Louisiana Farms and Timber Still Recovering From Drought

January 9, 2013

North Louisiana farmers and timber growers say they’re beginning to recover from drought in 2010 and 2011. But The Times of Shreveport reports it will take time to rebuild cattle herds and that trees stressed by the drought could continue to die for another two years.

The U.S. Department of Agriculture declared 36 Louisiana parishes drought disaster areas in 2010. In 2011, seven parishes were named drought disaster areas along with 213 Texas counties.

Caddo Parish cattleman Marty Wooldridge culled about 100 head from his herd starting in 2010 because it cost too much to keep them fed. Last year, he started keeping more heifers to increase the herd. But he’s wary of expanding too fast after the drought destroyed the grass root systems in some of his pastures.

He he’s also keeping an eye on the forecast – as all farmers do – because a dry spell could throw northwest Louisiana back into a drought. Farmers in Texas, Arkansas and Missouri are still suffering from below-normal moisture.

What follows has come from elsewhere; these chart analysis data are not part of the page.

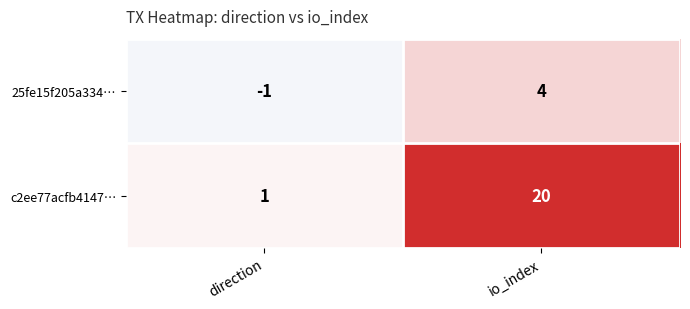

Which series has the largest range (max minus min)?

c2ee77acfb4147…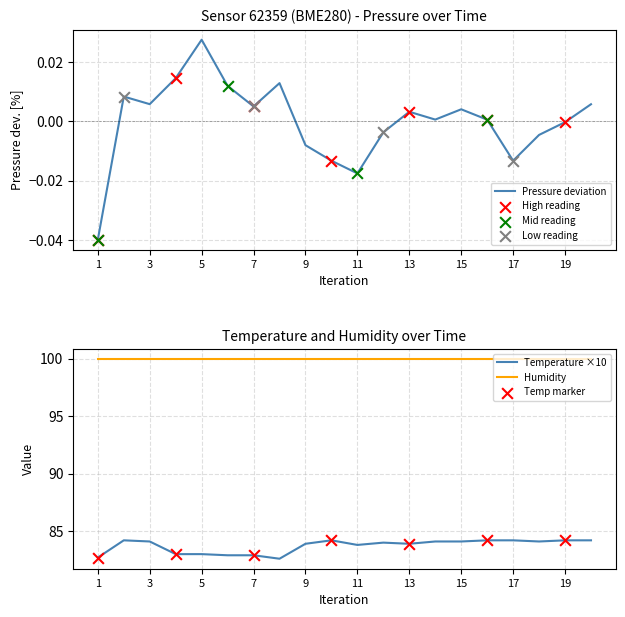

What is the lowest value of the Humidity series?

100.0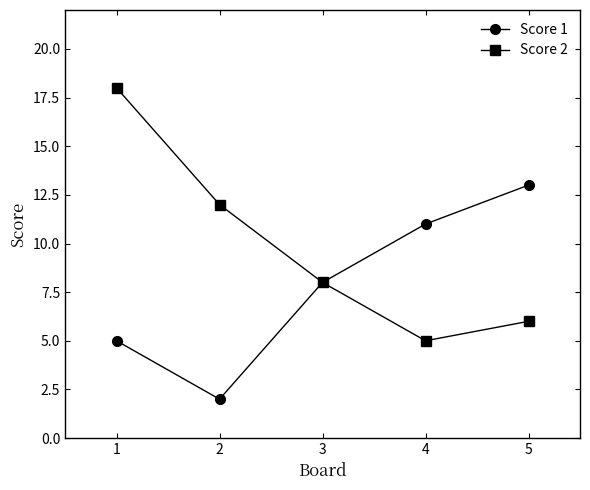

What is the value of the Score 1 point at the 2nd from the left?

2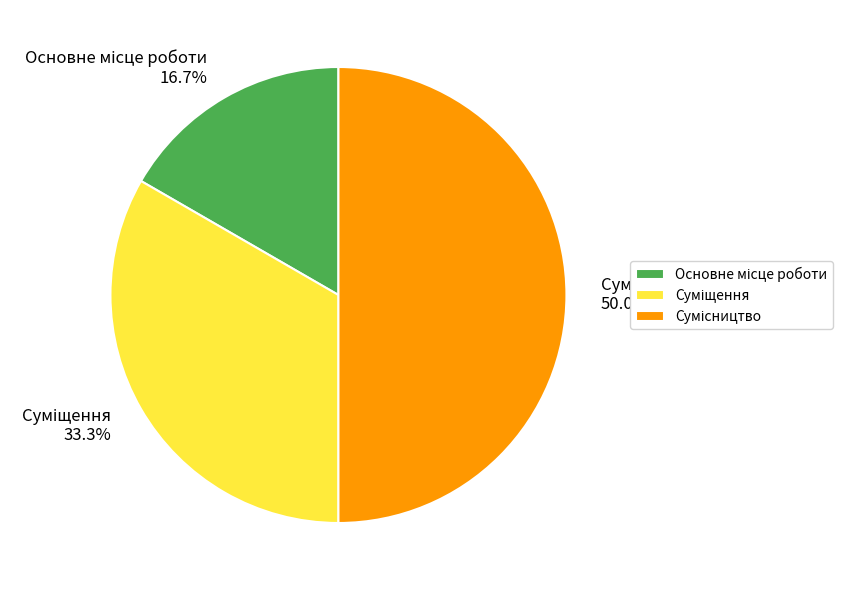

Count the number of slices in the pie.

3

“From ’10 and ’11 combined, we were three feet short of total (normal) rainfall,” Wooldridge said. “If you dig down very far, you’re going to find there’s not much soil moisture. We’re not out of the woods yet.”

The long-range forecast through March calls for near-normal rainfall and above-normal average temperatures for northwest Louisiana.

Last year’s weather patterns were close to ideal, with rain coming throughout most of the year, said Matt Hemingway, a meteorologist with the National Weather Service in Shreveport.

“If you look at a lot of our lake levels, they’re in really good shape,” he said. “But there’s a big disparity. From Shreveport to Texarkana, it’s a drastically different story. It has been a much drier year in Arkansas and Oklahoma.”

LSU AgCenter forestry agent Ricky Kilpatrick expects another year or two of timber problems from the drought. Trees stressed by the lack of water will succumb to insects and disease. Landowners saw an immediate impact during 2011, losing some of their newly planted seedlings and more established trees.

“As far as newly planted trees, the first year is critical,” Kilpatrick said. “We had this in the late ’90s, too.”